China must stop making a mockery of the rights treaties it signs

Chinese President Xi Jinping speaks at the Eastern Economic Forum on September 12, 2018. Xinhua

By Margaret K. Lewis
October 30 at 2:43 PM

Margaret K. Lewis is a law professor at Seton Hall University.

On Nov. 6, the United Nations Human Rights Council will review China’s record just as human rights in the country are under intensified attack. The review also comes one month after the 20th anniversary of China signing the International Covenant on Civil and Political Rights (ICCPR), a foundational treaty that sets forth a range of protections for freedom of speech, assembly and religion. China not only has failed to ratify the ICCPR but instead is increasingly undermining the rights therein. The international community should respond by calling on China to remove its signature.

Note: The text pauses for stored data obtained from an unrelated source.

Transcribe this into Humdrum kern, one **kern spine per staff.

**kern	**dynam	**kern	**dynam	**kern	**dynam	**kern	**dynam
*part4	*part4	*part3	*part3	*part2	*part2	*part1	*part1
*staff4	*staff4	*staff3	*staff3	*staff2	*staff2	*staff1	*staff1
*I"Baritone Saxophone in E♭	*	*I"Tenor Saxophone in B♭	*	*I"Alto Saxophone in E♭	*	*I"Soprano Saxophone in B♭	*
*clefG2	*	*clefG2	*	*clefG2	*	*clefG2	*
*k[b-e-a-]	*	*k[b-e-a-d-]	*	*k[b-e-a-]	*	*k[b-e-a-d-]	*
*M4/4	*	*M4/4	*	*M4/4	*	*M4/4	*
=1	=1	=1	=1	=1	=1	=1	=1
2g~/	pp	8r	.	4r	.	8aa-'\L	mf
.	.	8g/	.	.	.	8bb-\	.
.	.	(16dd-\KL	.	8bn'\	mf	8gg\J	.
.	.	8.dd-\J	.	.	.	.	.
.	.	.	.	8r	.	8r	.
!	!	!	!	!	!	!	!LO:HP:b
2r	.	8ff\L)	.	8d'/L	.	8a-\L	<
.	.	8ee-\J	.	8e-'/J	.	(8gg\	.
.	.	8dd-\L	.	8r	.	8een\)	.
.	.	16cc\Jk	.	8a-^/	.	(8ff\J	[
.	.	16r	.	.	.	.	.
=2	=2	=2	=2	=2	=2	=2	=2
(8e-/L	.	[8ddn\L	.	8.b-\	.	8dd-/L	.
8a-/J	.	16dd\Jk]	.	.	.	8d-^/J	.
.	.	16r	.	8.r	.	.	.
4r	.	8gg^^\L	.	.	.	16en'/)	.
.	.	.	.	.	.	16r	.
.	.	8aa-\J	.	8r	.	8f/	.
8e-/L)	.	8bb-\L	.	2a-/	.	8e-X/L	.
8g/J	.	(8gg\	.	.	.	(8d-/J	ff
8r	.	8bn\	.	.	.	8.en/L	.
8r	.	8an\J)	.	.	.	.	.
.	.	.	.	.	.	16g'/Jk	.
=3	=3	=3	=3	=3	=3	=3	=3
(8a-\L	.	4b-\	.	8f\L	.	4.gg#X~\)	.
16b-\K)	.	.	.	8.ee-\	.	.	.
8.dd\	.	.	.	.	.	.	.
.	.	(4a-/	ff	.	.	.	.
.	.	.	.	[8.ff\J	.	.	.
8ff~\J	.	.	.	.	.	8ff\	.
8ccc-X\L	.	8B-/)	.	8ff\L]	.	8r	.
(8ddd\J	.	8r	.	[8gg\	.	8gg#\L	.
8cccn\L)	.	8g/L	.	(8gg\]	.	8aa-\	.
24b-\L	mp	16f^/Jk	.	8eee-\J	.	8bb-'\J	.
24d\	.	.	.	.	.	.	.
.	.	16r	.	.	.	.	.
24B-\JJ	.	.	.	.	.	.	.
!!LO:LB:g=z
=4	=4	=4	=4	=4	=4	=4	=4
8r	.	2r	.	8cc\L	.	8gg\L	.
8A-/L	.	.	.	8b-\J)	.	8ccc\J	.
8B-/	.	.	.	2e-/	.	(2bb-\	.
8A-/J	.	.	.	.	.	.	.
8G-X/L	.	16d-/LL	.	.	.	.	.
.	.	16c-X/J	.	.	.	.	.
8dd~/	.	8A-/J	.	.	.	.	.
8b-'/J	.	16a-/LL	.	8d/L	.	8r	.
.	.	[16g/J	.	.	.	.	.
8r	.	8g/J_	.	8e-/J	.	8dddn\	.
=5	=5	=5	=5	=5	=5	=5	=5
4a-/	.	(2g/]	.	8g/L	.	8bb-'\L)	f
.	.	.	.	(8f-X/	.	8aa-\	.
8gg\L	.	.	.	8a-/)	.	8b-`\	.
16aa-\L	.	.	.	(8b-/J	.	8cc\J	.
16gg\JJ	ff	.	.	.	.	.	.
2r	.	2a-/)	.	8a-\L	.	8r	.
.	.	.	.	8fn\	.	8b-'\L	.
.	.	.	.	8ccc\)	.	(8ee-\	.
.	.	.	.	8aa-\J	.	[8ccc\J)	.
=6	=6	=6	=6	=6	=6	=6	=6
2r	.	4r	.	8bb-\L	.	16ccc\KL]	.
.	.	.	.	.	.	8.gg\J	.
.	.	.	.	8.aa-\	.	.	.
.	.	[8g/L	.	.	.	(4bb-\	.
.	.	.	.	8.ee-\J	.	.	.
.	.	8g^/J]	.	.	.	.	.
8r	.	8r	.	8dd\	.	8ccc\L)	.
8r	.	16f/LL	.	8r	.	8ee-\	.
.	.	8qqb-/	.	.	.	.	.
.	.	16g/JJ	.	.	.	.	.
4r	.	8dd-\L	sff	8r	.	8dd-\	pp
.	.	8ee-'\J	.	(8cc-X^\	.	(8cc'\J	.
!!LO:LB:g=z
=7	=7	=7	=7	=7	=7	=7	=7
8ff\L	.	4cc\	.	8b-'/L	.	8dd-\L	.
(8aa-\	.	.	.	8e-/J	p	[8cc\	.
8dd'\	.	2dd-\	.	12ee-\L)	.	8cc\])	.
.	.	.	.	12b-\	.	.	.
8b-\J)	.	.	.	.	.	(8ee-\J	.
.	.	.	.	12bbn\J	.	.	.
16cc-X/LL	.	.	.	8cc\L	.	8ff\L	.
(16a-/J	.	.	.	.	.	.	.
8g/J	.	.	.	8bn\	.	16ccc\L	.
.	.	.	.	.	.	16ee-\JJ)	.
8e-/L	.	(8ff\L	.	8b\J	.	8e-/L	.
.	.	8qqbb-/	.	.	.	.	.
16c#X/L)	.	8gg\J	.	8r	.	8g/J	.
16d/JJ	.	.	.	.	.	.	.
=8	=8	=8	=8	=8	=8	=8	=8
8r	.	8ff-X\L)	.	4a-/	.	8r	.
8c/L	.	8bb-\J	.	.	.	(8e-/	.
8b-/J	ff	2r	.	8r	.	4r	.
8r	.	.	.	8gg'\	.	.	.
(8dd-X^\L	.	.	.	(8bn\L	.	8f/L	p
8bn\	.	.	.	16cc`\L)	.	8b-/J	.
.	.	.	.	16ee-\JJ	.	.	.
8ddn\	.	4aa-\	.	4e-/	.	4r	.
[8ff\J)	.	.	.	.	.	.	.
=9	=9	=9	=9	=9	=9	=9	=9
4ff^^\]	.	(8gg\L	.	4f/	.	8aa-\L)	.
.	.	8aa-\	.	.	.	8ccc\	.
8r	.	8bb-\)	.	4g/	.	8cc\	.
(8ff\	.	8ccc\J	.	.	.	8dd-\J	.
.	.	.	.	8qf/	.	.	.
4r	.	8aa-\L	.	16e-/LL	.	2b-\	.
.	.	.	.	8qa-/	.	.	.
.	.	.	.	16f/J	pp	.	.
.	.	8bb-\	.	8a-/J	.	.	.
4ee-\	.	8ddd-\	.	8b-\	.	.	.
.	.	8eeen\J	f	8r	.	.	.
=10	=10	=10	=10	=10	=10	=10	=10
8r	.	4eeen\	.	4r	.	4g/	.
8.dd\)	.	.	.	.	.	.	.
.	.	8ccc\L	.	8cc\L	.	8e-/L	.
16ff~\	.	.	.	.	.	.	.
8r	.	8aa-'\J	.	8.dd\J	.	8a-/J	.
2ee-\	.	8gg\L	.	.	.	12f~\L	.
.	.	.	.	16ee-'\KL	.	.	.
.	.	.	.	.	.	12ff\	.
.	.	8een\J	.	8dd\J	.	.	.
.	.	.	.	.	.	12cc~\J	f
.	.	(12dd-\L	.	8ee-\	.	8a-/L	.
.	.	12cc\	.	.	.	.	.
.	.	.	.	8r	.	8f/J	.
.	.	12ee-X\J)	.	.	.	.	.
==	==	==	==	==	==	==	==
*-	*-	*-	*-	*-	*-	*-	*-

Prior to its first review before the Human Rights Council in 2009, China reported that the “relevant departments are carrying out necessary legislative, judiciary and administrative reforms to create the conditions for the early ratification of ICCPR.” In 2013, China again reported that the “relevant organs of the national government are continuing steadily to pursue administrative and legislative reforms in preparation for ratifying the Convention.” Before its third review this fall, China once again said that the “relevant departments of the government are steadily continuing to advance administrative and judicial reforms in preparation for [ICCPR] ratification.”